The Founding’s political philosophy was thus both conservative and liberal: the “conservative” American tradition was the “liberal” new ideas of the Enlightenment. As a result, subsequent American political fights usually weren’t about what should be the country’s core principles, but rather how those principles should be realized. Who, exactly, has the right to life, liberty, and the pursuit of happiness? What steps should government take to secure those rights? What happens when one person’s liberty infringes on another’s pursuit of happiness?
 

By the latter part of the 20th century, the nation seemingly had reached general agreement on many of those disputes.[1] Americans, by nature of their very humanity, would have a wide range of individual rights regardless of their religion, race or gender. The United States would have a strong military, but would employ that power judiciously. The economy would largely be left to private interactions with limited government intervention. Freedom of religion, speech, assembly, and the press would be robust, and the nation’s marketplace of ideas would be highly competitive. Government would provide a social safety net, but it would be limited. Though Americans would vehemently disagree on the specifics of politics, there was a remarkably broad consensus on the generalities.
 

This bore the fruit of the last two decades of the 20th century. The 1970s’ double-digit inflation and unemployment ended, the information age dawned, the United States won the Cold War, unemployment fell below 2 percent, and the federal budget was balanced. Even the dot-com bust did little to harm the nation’s peace and prosperity.
 

Then the 21st century dawned, followed by three calamities: the 9/11 terrorist attacks, two wars in the Middle East, and the housing bust and subsequent financial crisis and recession.

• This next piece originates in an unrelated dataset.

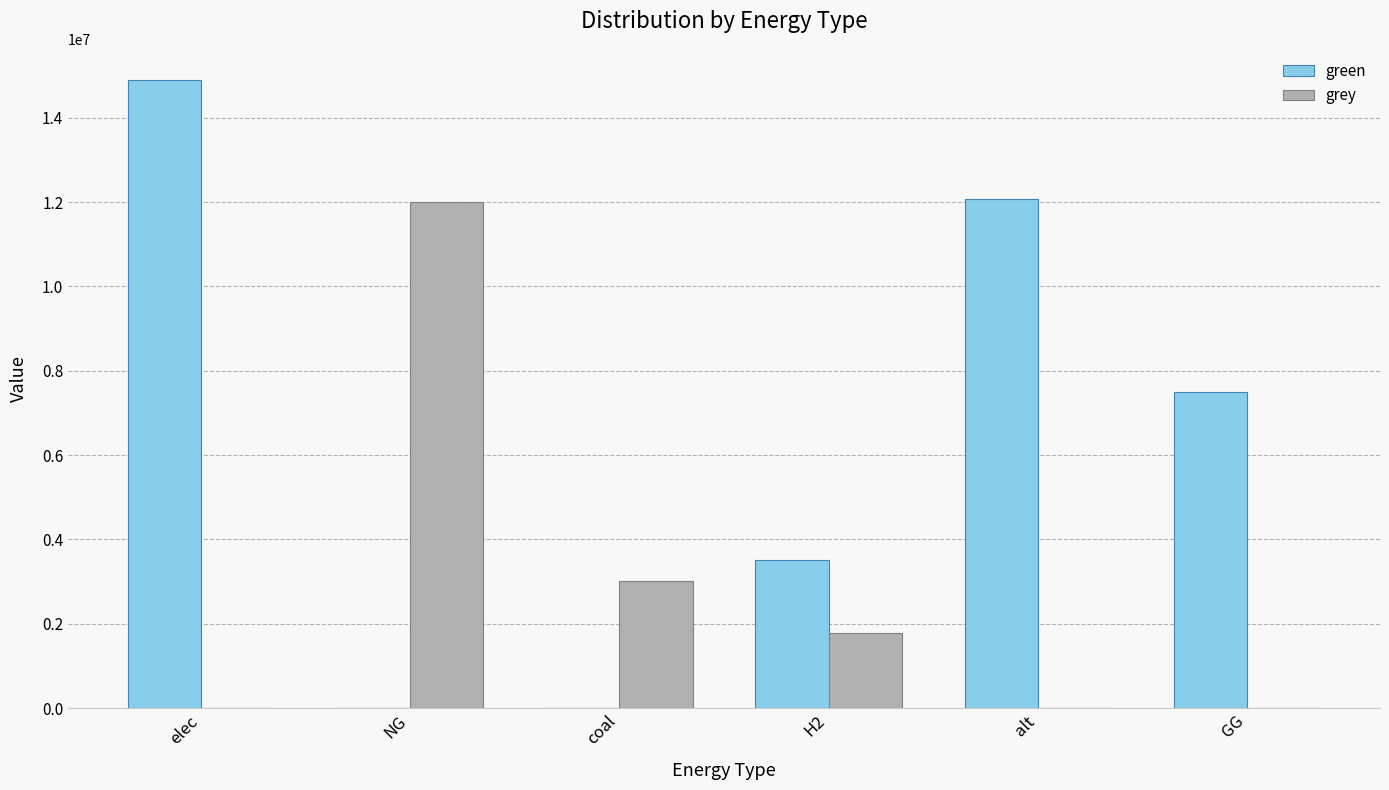

The grey series shows 11994243.7 at NG. True or false?

True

None of those were the fault of the late 20th century consensus, but it shattered nonetheless. Now it is being replaced on both the political left and right by a movement that is wholly at odds with the Founding philosophy.
 

Instead of the conservative and liberal American ideals of individual freedom and political consensus-building, this movement favors using government to benefit specific social groups and harm others. For the “out groups,” free speech, freedom of religion, freedom of assembly, freedom of the press, property rights, economic freedom, and equal protection under the law are all to be constrained, so as not to impose on the “in group.” This movement exists in both the Republican Party and Democratic Party, differing only on which social groups are deemed “in” and “out.” Hence the problem: sooner or later, each “in” group will be turned out, and subjugated by a new “in” group wielding the powers of government. Call this movement “the new tribalism.”
 

Americans who remain committed to the Founding philosophy need to recognize the nation’s current political divide isn’t between conservatives and liberals, or between Democrats and Republicans. It’s between themselves on one side and the tribalists on the other. The true conservatives and liberals must not let themselves be lured into joining the tribalists by claims of loyalty to the party, or “real Americans,” or the “working people.” It’s time to put such tribalism aside in favor of commitment to the American ideal.
 

Americans with that commitment—whether Democrat or Republican, avowed conservative or liberal—must learn to hang together. Otherwise, the new tribalists will hang us all separately.
 

Thomas A. Firey is a senior fellow with the Maryland Public Policy Institute and a Washington County native.


[1] See Thomas A. Firey, “Beyond the ‘Washington Consensus,’” Herald-Mail (Hagerstown, MD), April 13, 2016.